Hope I've helped a little. As mentioned above, my experience with the LGD breeds and their developmental stages is limited to what I'm learning with my little Karakachan.


----------



## JasoninMN (Feb 24, 2006)

wendle said:


> One of the down sides to buying lgds is that there are really no tests out there like some other breeds. A few good examples might be herding or hunting breeds that have performance competitions. Any joe with a pair, 3 sheep and 2 acres can claim to be a lgd breeder.
> You are depending on the breeder to give his/her honest evaluation of their dogs. Hopefully they give you the ups as well as downs. Many breeders nowadays consider a lgd basically a guard dog, that happens to guard the livestock that live on the property/home he is protecting.
> There is a difference between a dog that bonds with the stock and protects it over everything else and a dog that just patrols the property. Before I ended up with the two I have now I went through a few adults who had their issues(a couple were rescues). One was a wanderer, two stayed by the house only, and another was a hunter(always out hunting coyotes instead of staying with her flock). One I have to say was just right. No matter where his sheep were he was protecting them even though he had health issues. He was a borrowed dog too, so I had to give him back. He did show me what a good lgd is though. Now I have two who are dedicated to protecting their livestock, over me or the house. This is what I consider truly a livestock guardian.
> It sounds like you may have at least found your good dogs, and even though disappointing have learned from your washouts.

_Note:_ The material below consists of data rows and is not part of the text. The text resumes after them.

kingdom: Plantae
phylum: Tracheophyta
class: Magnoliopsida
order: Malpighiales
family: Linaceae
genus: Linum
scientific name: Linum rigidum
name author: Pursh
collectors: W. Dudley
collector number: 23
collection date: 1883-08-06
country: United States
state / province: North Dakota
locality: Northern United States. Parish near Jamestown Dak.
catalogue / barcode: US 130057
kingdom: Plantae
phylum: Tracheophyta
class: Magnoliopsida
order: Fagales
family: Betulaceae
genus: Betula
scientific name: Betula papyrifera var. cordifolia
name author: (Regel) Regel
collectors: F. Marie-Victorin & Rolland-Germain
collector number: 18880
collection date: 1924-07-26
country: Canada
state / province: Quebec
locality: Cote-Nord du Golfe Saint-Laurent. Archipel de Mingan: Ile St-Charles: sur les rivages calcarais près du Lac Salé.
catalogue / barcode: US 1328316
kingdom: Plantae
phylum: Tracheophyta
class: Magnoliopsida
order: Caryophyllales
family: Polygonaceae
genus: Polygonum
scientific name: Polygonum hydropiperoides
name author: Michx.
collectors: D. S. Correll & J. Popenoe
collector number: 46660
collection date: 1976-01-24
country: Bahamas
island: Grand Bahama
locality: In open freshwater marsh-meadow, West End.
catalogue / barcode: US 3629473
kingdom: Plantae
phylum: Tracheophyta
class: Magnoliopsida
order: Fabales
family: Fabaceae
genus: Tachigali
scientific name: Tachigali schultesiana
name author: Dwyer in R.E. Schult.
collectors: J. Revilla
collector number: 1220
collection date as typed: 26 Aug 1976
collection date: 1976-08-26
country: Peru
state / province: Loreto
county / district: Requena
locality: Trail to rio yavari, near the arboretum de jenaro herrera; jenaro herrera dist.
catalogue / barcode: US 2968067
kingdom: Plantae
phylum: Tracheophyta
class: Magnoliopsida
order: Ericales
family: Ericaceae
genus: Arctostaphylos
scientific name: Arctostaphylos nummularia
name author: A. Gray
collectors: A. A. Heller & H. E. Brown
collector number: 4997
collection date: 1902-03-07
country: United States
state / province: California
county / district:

This is the best post I have seen in here for a long time!


----------



## Maura (Jun 6, 2004)

As long as your dogs are close enough to hear each other, if one goes after a bear they all will. Dogs hate bears. In the book, _Travels With Charlie,_ Steinbeck was mortified that his sissy standard poodle attacked a bear. I'm just saying, that if your _real_ LGD went after a bear I think the others would follow. Even dogs that normally don't go after predators will gang up with another that does.


----------



## Rock (Jan 5, 2009)

When you got pups that were spot on, site unseen from those breeders. Their previous work, reputation, and caliber of dog quality, all spoke volumes before you ever contacted them. Had the same criteria been used in the search for a LGD, (I think it would have been a long time) you would have had much better results.
Being from a show family you know the old line, No matter how long you stare at the dog it is not going to change.
PS: I have in Double R American Bulldog kennels, a male that took over 4 years for me to find what I was looking for, and 2 females that were searched out for over 2 years and a couple thousand litters.


----------



## Bret4207 (May 31, 2008)

This all sounds so familiar. I've seen the same thing hpapen so many times with horses and other dog breeds. I think there key phrase is 'The breeder kept telling me what I wanted to hear." That seems to be the case so often. Reading this makes me realize how lucky we've been with our Pyrs. I'm afraid in 90% of the time these days finding a good LGD is a crap shoot. It's the same Labs that have good marking/retrieving ability, Beagles and Spaniels that will actually hunt or LGDs that have the instinctive traits needed to successfully guard stock. The only advice I can offer is to put the dogs in a position where they have to stay with the stock. At least that gives them the chance to develop the instinctive traits they do have.

ETA- the vast majority of Pyrs I've seen are not LGDs at all, they're pets out of puppy mills. Finding a rescue that has the instinct is a 100% crap shoot.


----------